Question (50 points)

Modify the code above so that we can visualize the costs with different batch sizes. Note that each batch size should have a separate plot for average cost (y axis) versus number of trained samples (x axis).

What you find out from your experiments?

Answer:
1. In this example, whatever the batch size is, the costs all have the trend of decreasing.
2. The smaller the batch size is, the more drastically the cost oscillates (up and down). When batch size is 100 (the full size), the cost almost does not oscillate. When batch size is 1, the cost oscillates most drastically. When the iterations are large enough, oscillation makes the cost hard to converge.
3. The smaller the batch size is, the faster the average cost decreases, althogh they oscillate more drastically.
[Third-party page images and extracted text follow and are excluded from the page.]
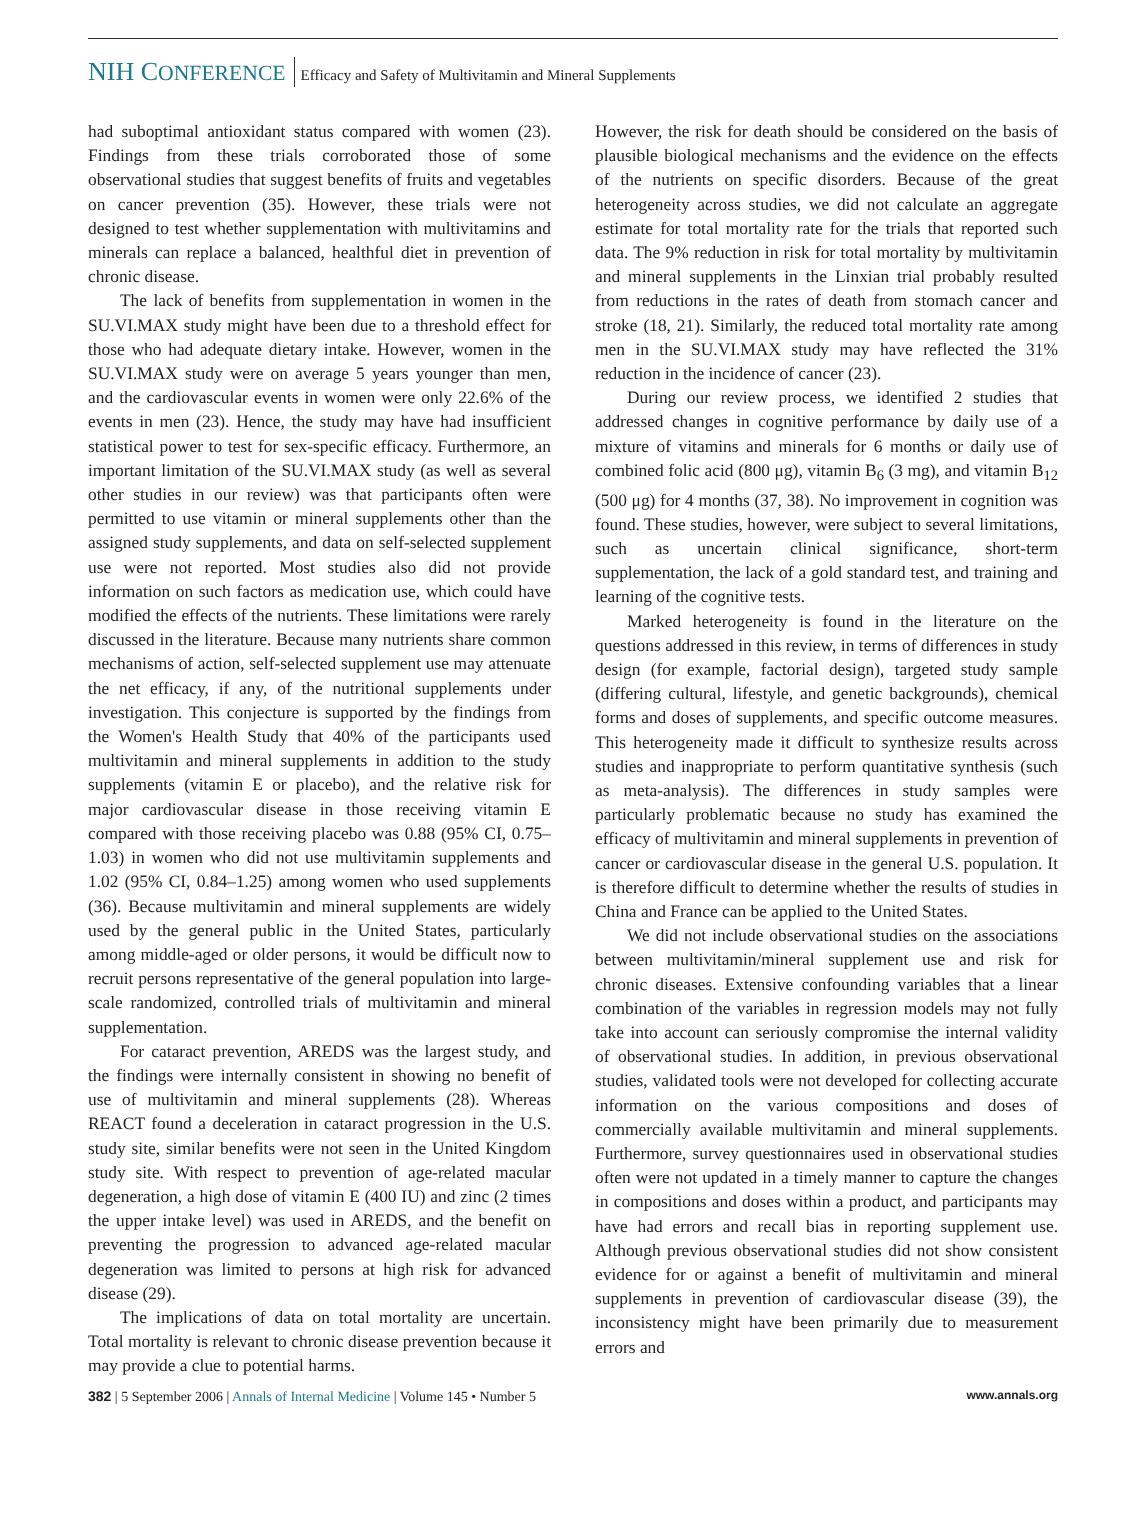NIH CONFERENCE Efficacy and Safety of Multivitamin and Mineral Supplements
had suboptimal antioxidant status compared with women (23). Findings from these trials corroborated those of some observational studies that suggest benefits of fruits and vegetables on cancer prevention (35). However, these trials were not designed to test whether supplementation with multivitamins and minerals can replace a balanced, healthful diet in prevention of chronic disease.
The lack of benefits from supplementation in women in the SU.VI.MAX study might have been due to a threshold effect for those who had adequate dietary intake. However, women in the SU.VI.MAX study were on average 5 years younger than men, and the cardiovascular events in women were only 22.6% of the events in men (23). Hence, the study may have had insufficient statistical power to test for sex-specific efficacy. Furthermore, an important limitation of the SU.VI.MAX study (as well as several other studies in our review) was that participants often were permitted to use vitamin or mineral supplements other than the assigned study supplements, and data on self-selected supplement use were not reported. Most studies also did not provide information on such factors as medication use, which could have modified the effects of the nutrients. These limitations were rarely discussed in the literature. Because many nutrients share common mechanisms of action, self-selected supplement use may attenuate the net efficacy, if any, of the nutritional supplements under investigation. This conjecture is supported by the findings from the Women's Health Study that 40% of the participants used multivitamin and mineral supplements in addition to the study supplements (vitamin E or placebo), and the relative risk for major cardiovascular disease in those receiving vitamin E compared with those receiving placebo was 0.88 (95% CI, 0.75–1.03) in women who did not use multivitamin supplements and 1.02 (95% CI, 0.84–1.25) among women who used supplements (36). Because multivitamin and mineral supplements are widely used by the general public in the United States, particularly among middle-aged or older persons, it would be difficult now to recruit persons representative of the general population into large-scale randomized, controlled trials of multivitamin and mineral supplementation.
For cataract prevention, AREDS was the largest study, and the findings were internally consistent in showing no benefit of use of multivitamin and mineral supplements (28). Whereas REACT found a deceleration in cataract progression in the U.S. study site, similar benefits were not seen in the United Kingdom study site. With respect to prevention of age-related macular degeneration, a high dose of vitamin E (400 IU) and zinc (2 times the upper intake level) was used in AREDS, and the benefit on preventing the progression to advanced age-related macular degeneration was limited to persons at high risk for advanced disease (29).
The implications of data on total mortality are uncertain. Total mortality is relevant to chronic disease prevention because it may provide a clue to potential harms.
However, the risk for death should be considered on the basis of plausible biological mechanisms and the evidence on the effects of the nutrients on specific disorders. Because of the great heterogeneity across studies, we did not calculate an aggregate estimate for total mortality rate for the trials that reported such data. The 9% reduction in risk for total mortality by multivitamin and mineral supplements in the Linxian trial probably resulted from reductions in the rates of death from stomach cancer and stroke (18, 21). Similarly, the reduced total mortality rate among men in the SU.VI.MAX study may have reflected the 31% reduction in the incidence of cancer (23).
During our review process, we identified 2 studies that addressed changes in cognitive performance by daily use of a mixture of vitamins and minerals for 6 months or daily use of combined folic acid (800 μg), vitamin B<sub>6</sub> (3 mg), and vitamin B<sub>12</sub> (500 μg) for 4 months (37, 38). No improvement in cognition was found. These studies, however, were subject to several limitations, such as uncertain clinical significance, short-term supplementation, the lack of a gold standard test, and training and learning of the cognitive tests.
Marked heterogeneity is found in the literature on the questions addressed in this review, in terms of differences in study design (for example, factorial design), targeted study sample (differing cultural, lifestyle, and genetic backgrounds), chemical forms and doses of supplements, and specific outcome measures. This heterogeneity made it difficult to synthesize results across studies and inappropriate to perform quantitative synthesis (such as meta-analysis). The differences in study samples were particularly problematic because no study has examined the efficacy of multivitamin and mineral supplements in prevention of cancer or cardiovascular disease in the general U.S. population. It is therefore difficult to determine whether the results of studies in China and France can be applied to the United States.
We did not include observational studies on the associations between multivitamin/mineral supplement use and risk for chronic diseases. Extensive confounding variables that a linear combination of the variables in regression models may not fully take into account can seriously compromise the internal validity of observational studies. In addition, in previous observational studies, validated tools were not developed for collecting accurate information on the various compositions and doses of commercially available multivitamin and mineral supplements. Furthermore, survey questionnaires used in observational studies often were not updated in a timely manner to capture the changes in compositions and doses within a product, and participants may have had errors and recall bias in reporting supplement use. Although previous observational studies did not show consistent evidence for or against a benefit of multivitamin and mineral supplements in prevention of cardiovascular disease (39), the inconsistency might have been primarily due to measurement errors and
382 | 5 September 2006 | Annals of Internal Medicine | Volume 145 • Number 5 www.annals.org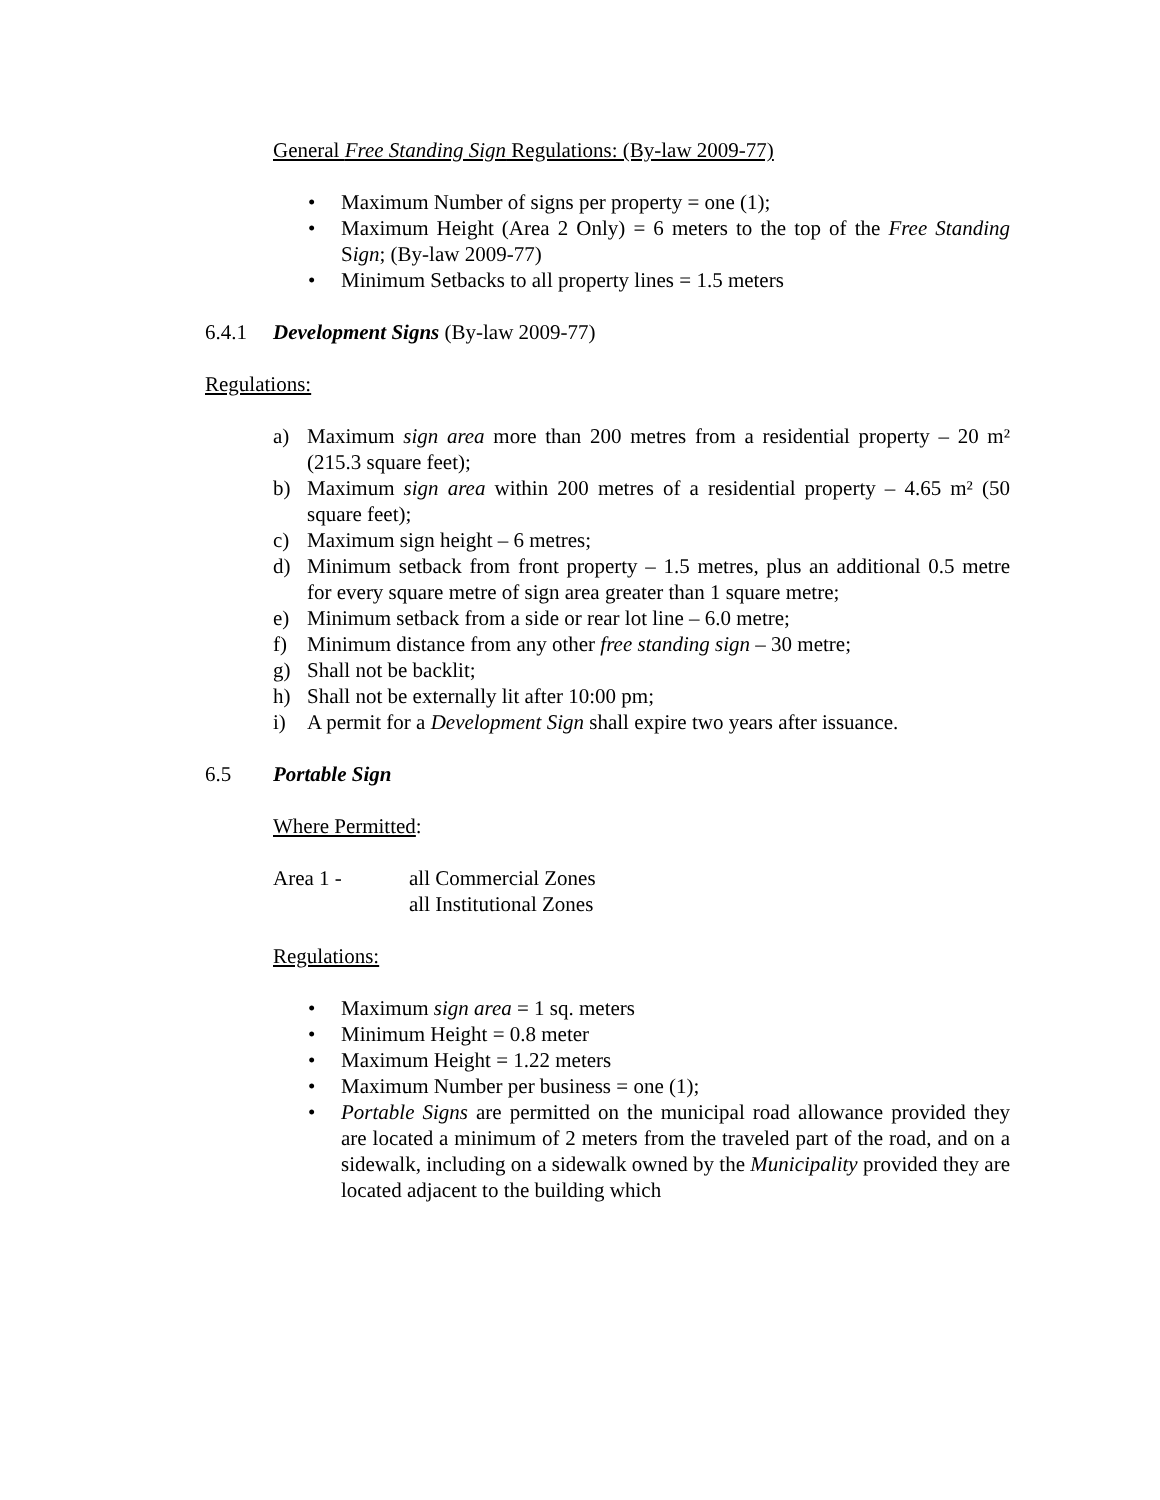General Free Standing Sign Regulations: (By-law 2009-77)
• Maximum Number of signs per property = one (1);
• Maximum Height (Area 2 Only) = 6 meters to the top of the Free Standing Sign; (By-law 2009-77)
• Minimum Setbacks to all property lines = 1.5 meters
6.4.1 Development Signs (By-law 2009-77)
Regulations:
a) Maximum sign area more than 200 metres from a residential property – 20 m² (215.3 square feet);
b) Maximum sign area within 200 metres of a residential property – 4.65 m² (50 square feet);
c) Maximum sign height – 6 metres;
d) Minimum setback from front property – 1.5 metres, plus an additional 0.5 metre for every square metre of sign area greater than 1 square metre;
e) Minimum setback from a side or rear lot line – 6.0 metre;
f) Minimum distance from any other free standing sign – 30 metre;
g) Shall not be backlit;
h) Shall not be externally lit after 10:00 pm;
i) A permit for a Development Sign shall expire two years after issuance.
6.5 Portable Sign
Where Permitted:
Area 1 - all Commercial Zones
all Institutional Zones
Regulations:
• Maximum sign area = 1 sq. meters
• Minimum Height = 0.8 meter
• Maximum Height = 1.22 meters
• Maximum Number per business = one (1);
• Portable Signs are permitted on the municipal road allowance provided they are located a minimum of 2 meters from the traveled part of the road, and on a sidewalk, including on a sidewalk owned by the Municipality provided they are located adjacent to the building which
Hence, if we want to train the model faster, it is better to adopt smaller batch size at the beginning; if we want to get a stable cost result, it is better to change to larger batch size at the end. Generally speaking, going to extremes (1 or 100 batch size) is not a good idea. We can either choose a intermediate batch size (e.g. 10 or 20), or first use a small batch size and change to a large batch size when the cost is decreasing slowly.


In [9]:
# standardize features
X_std = np.copy(X)
X_std[:, 0] = (X[:, 0] - X[:, 0].mean()) / X[:, 0].std()
X_std[:, 1] = (X[:, 1] - X[:, 1].mean()) / X[:, 1].std()

In [10]:
iterations = 15 # i.e. epochs
batch_sizes = [1, 5, 10, 20, 50, 100]

for batch_size in batch_sizes:
    ada = AdalineSGD(n_iter=0, eta=0.01, random_state=1)
    for iteration in range(iterations):
        num_batches = np.ceil(y.ravel().shape[0]/batch_size).astype(int)
        for batch_index in range(num_batches):
            start_index = batch_index*batch_size
            end_index = start_index + batch_size
            ada.partial_fit(X_std[start_index:end_index, :], y[start_index:end_index])
    plt.plot([batch_size * x for x in range(1, len(ada.cost_) + 1)], ada.cost_, label=str(batch_size))

if len(batch_sizes) > 0: 
    plt.xlabel('# trained samples')
    plt.ylabel('Average Cost')
    plt.legend(loc='best')

    plt.tight_layout()
    # plt.savefig('./adaline_5.png', dpi=300)
    plt.show()